Carbon price needed to accelerate CCS development, federal panel says

Large-scale carbon capture and storage, or CCS, is viable, but widespread adoption will require a price on carbon, a federal inter-agency panel said today.

The panel, a task force set up in February by President Obama to make recommendations about the barriers to widespread, cost-effective CCS deployment within 10 years, today sent its final recommendations to the president.

"These recommendations mark an important step forward in combating climate change and strengthening our economy through green jobs -- top priorities for this administration," said U.S. EPA Administrator Lisa Jackson in a statement. "By encouraging efforts to develop clean coal technology we will obtain new tools to reduce greenhouse gas emissions, create jobs, and make our nation more competitive in the global race for clean energy technology."

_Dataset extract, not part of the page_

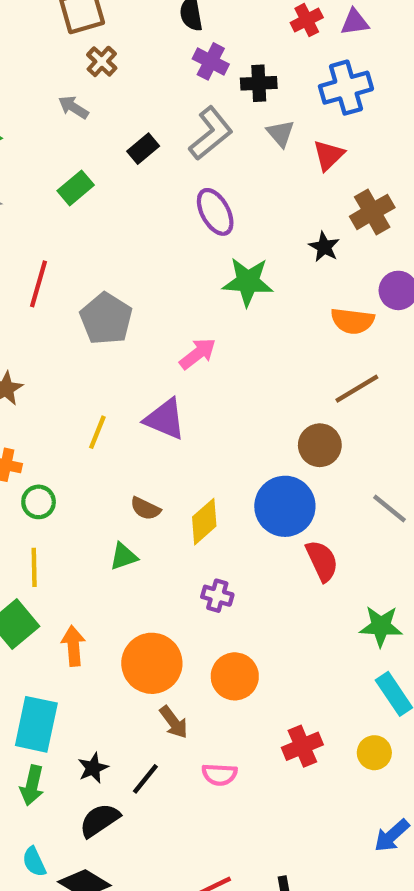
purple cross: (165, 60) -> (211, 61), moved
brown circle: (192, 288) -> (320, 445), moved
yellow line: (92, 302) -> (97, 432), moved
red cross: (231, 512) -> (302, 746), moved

The task force, composed of representatives from 14 federal agencies, says there are no insurmountable hurdles -- technical, institutional, legal or otherwise -- to the deployment of the technology. But widespread deployment would be best achieved with a carbon price, the panel says.

"Administration analyses of proposed climate change legislation suggest that CCS technologies will not be widely deployed in the next two decades absent financial incentives that supplement projected carbon prices," the panel's report says.

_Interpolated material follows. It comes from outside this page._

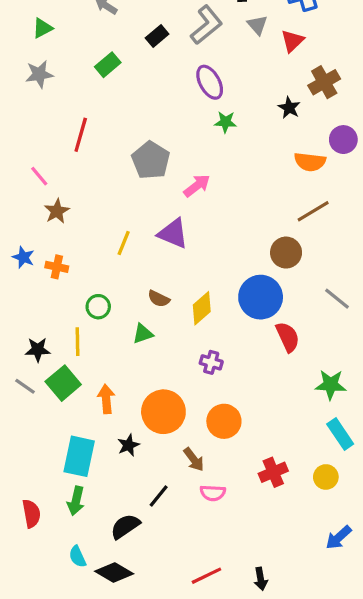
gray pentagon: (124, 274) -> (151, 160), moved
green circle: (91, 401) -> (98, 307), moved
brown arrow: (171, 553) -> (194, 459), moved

But with additional federal coordination, the task force believes the nation can achieve the president's goal of setting up five to 10 commercial-scale demonstration projects by 2016. The panel recommends creating a standing federal agency roundtable and expert committee to help achieve that goal. And it recommends setting up a joint Energy Department-EPA effort to track regulatory progress for early commercial projects.

A more focused engagement with communities that are candidates for CCS projects would also be beneficial, the report says. Just yesterday, an Illinois town pulled out of a beleaguered clean coal project that has struggled for years to get up and running (E&ENews PM, Aug. 11).

Long-term liability could be a barrier to CCS deployment, the panel concedes. And it recommends exploring further four approaches that could alleviate the problem. The report says EPA, DOE and the Justice Department will continue efforts to improve long-term liability frameworks and will make further recommendations on that front late next year.

Still, the panel remains optimistic that the United States can meet its CCS goals.

"A diversified energy portfolio, which includes coal, is important for a strong 21st-century American economy," said Nancy Sutley, chairwoman of the White House Council on Environmental Quality. "These recommendations move us toward bringing safe and deployable CCS technologies to the marketplace to help us meet the goal of reducing harmful carbon emissions while continuing to use this energy source."